### SUPPLIED RECORDS ###

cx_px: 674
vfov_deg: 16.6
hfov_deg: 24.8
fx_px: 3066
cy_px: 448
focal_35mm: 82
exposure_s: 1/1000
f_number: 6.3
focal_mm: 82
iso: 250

###
### SUPPLIED RECORDS ###

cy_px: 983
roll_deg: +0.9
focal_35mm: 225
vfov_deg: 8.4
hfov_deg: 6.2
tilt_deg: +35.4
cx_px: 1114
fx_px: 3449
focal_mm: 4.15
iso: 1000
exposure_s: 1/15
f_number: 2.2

###

(JOB ITEM):
Out of the data above, set down the lines from the one with "focal_35mm: 225" to the one with "f_number: 2.2", both included, exactly as written and with no additions.

(SOLUTION TO THE EXERCISE):
focal_35mm: 225
vfov_deg: 8.4
hfov_deg: 6.2
tilt_deg: +35.4
cx_px: 1114
fx_px: 3449
focal_mm: 4.15
iso: 1000
exposure_s: 1/15
f_number: 2.2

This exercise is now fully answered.